◆ What is expected
Extract everything from the start of the data down to the line containing "future losses. At", including both ends, and reproduce those lines word for word.

───── Material for this task ─────

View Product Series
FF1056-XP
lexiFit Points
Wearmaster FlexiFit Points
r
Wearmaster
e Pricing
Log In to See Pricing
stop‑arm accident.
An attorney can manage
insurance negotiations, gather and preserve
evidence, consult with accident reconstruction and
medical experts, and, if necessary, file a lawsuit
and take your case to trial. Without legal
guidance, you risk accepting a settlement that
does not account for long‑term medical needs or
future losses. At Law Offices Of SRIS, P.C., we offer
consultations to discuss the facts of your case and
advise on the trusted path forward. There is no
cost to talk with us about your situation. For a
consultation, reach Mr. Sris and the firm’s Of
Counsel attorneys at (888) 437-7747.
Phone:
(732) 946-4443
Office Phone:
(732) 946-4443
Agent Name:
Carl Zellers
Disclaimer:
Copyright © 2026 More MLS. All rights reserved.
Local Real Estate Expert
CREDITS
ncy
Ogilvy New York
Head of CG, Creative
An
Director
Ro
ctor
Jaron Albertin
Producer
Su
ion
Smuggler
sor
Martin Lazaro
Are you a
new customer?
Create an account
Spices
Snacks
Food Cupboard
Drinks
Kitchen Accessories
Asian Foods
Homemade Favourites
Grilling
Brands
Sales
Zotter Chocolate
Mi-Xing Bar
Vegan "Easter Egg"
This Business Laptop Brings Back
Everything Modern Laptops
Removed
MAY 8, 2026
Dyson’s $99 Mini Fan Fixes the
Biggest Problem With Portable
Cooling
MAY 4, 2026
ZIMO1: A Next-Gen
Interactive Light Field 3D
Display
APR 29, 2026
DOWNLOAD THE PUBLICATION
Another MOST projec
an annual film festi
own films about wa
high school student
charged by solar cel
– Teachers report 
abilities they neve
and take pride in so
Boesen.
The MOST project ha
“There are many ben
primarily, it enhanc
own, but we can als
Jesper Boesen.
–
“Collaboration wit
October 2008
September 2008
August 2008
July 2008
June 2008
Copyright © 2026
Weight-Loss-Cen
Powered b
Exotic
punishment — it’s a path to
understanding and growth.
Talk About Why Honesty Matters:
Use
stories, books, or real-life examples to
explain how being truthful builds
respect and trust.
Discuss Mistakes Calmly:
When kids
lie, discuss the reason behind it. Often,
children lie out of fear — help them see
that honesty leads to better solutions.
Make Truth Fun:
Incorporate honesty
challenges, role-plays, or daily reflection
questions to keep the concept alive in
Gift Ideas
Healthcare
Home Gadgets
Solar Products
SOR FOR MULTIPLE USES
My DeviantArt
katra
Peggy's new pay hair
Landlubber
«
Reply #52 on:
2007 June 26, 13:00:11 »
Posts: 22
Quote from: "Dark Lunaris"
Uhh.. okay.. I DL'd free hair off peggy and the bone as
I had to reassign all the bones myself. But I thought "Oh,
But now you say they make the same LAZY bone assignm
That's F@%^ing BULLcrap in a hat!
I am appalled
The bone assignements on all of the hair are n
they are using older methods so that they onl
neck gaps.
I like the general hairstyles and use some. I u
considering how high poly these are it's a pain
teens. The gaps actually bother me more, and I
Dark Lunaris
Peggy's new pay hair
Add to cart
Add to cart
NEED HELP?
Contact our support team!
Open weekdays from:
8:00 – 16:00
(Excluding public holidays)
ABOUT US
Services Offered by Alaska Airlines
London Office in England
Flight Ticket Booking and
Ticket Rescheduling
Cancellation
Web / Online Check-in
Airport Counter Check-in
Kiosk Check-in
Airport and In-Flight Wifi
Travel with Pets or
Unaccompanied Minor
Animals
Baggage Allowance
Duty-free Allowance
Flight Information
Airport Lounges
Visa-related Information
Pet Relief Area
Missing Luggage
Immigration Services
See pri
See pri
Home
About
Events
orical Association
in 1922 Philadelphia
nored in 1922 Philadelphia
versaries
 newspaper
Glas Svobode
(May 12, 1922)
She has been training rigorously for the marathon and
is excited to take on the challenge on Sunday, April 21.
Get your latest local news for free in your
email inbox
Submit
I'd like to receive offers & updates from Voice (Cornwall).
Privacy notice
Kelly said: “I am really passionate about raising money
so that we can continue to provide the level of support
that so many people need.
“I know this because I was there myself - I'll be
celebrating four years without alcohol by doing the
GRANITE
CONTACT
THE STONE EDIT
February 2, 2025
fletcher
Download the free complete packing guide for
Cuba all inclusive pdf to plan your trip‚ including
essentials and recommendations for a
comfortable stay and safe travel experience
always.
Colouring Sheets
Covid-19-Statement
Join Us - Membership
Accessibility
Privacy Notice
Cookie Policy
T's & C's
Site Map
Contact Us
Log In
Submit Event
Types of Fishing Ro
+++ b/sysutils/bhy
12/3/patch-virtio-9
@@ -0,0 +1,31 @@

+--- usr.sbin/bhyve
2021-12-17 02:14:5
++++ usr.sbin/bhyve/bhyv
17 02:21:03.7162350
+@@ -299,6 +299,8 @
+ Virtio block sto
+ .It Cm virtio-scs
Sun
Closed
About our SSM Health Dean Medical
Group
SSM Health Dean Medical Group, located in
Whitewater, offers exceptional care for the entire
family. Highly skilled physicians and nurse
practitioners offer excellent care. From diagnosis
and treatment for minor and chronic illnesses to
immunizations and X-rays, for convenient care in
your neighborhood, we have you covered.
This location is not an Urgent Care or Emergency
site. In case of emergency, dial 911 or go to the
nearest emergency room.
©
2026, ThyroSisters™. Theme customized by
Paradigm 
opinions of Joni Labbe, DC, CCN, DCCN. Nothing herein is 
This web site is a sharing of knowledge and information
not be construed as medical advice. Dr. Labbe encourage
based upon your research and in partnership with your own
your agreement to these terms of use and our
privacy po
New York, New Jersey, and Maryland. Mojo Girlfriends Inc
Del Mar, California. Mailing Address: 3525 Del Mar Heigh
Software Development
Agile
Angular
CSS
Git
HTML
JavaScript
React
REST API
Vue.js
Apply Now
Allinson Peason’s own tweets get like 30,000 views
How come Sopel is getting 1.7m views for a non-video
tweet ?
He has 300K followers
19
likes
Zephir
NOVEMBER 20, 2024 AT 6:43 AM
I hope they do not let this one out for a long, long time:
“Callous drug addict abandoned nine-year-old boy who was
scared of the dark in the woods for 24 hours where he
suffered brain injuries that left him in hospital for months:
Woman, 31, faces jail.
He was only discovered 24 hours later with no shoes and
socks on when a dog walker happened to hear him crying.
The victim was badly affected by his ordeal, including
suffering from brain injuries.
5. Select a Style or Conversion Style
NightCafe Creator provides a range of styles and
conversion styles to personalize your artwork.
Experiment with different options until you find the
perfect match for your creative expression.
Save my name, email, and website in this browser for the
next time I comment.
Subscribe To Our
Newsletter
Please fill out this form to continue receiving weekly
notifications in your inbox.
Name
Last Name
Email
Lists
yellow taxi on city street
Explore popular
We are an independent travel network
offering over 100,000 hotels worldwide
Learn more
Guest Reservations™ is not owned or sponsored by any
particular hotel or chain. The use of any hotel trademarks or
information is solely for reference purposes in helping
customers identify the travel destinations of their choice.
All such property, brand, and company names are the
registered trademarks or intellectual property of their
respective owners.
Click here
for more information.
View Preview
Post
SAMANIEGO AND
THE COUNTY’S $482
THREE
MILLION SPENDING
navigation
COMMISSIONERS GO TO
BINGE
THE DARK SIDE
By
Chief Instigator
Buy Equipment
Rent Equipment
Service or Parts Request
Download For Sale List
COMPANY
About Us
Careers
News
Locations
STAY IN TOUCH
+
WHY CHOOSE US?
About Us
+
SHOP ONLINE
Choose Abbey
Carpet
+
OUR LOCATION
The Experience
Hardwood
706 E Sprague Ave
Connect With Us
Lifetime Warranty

─────

◆ Solution to the problem
View Product Series
FF1056-XP
lexiFit Points
Wearmaster FlexiFit Points
r
Wearmaster
e Pricing
Log In to See Pricing
stop‑arm accident.
An attorney can manage
insurance negotiations, gather and preserve
evidence, consult with accident reconstruction and
medical experts, and, if necessary, file a lawsuit
and take your case to trial. Without legal
guidance, you risk accepting a settlement that
does not account for long‑term medical needs or
future losses. At Law Offices Of SRIS, P.C., we offer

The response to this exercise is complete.